Fratelli e sorelle, al termine di questa Veglia vi sarà offerto un piccolo regalo: l’Agnus Dei. È un segno che potremo portare nelle nostre case per ricordare che il mistero di Gesù, della sua morte e resurrezione, è la vittoria del bene sul male. Egli è l’Agnello che dà lo Spirito Santo Consolatore, che non ci lascia mai, ci conforta nel bisogno e ci fortifica con la sua grazia (cf. Hch 15,31).
Quelli che amiamo e che ci sono stati strappati dalla sorella morte non sono perduti né scompaiono nel nulla. La loro vita appartiene al Signore che, come Buon Pastore, li abbraccia e li stringe a sé, e ce li restituirà un giorno perché possiamo godere di una felicità eterna e condivisa.

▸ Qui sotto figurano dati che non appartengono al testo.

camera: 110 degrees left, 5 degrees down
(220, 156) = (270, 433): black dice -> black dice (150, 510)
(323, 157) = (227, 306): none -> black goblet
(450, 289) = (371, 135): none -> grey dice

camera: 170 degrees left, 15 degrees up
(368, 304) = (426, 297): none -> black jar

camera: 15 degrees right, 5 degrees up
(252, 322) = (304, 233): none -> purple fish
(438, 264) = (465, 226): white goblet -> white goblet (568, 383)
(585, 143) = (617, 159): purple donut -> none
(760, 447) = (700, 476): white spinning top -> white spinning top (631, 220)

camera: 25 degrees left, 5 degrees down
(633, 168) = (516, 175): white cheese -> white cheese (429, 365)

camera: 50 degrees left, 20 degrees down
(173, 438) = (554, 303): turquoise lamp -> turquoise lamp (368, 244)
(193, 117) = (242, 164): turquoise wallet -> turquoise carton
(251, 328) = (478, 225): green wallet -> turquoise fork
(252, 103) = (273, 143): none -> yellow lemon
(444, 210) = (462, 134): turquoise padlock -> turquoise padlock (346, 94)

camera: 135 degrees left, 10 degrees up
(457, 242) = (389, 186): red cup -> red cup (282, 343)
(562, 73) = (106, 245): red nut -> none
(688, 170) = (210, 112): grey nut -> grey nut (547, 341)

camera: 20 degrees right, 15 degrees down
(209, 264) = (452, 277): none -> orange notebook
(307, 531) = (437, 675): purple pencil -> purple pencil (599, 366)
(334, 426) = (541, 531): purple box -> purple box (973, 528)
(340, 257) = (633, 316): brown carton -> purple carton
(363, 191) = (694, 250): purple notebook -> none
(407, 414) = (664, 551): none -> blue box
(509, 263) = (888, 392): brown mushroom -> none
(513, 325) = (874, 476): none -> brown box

Cari amici, così come esiste il dolore personale, anche nei nostri giorni esiste il dolore collettivo di interi popoli che, schiacciati dal peso della violenza, della fame e della guerra, implorano pace. È un grido immenso, che ci impegna a pregare e agire perché cessi ogni violenza e perché coloro che soffrono possano recuperare serenità; e impegna soprattutto Dio, il cui cuore palpita di compassione, perché venga il suo Regno. La vera consolazione che dobbiamo essere capaci di trasmettere è quella di mostrare che la pace è possibile, e che sgorga in ciascuno di noi se non la soffochiamo. Che i responsabili delle nazioni ascoltino particolarmente il grido di tanti bambini innocenti, per garantire loro un futuro che li protegga e li consoli.
In mezzo a tanta prepotenza, siamo sicuri, Dio non lascerà mancare cuori e mani che portino aiuto e consolazione, costruttori di pace capaci di animare coloro che sono nel dolore e nella tristezza. E insieme, come Gesù ci ha insegnato, invocheremo con maggiore verità: “¡Venga a noi il tuo Regno!”.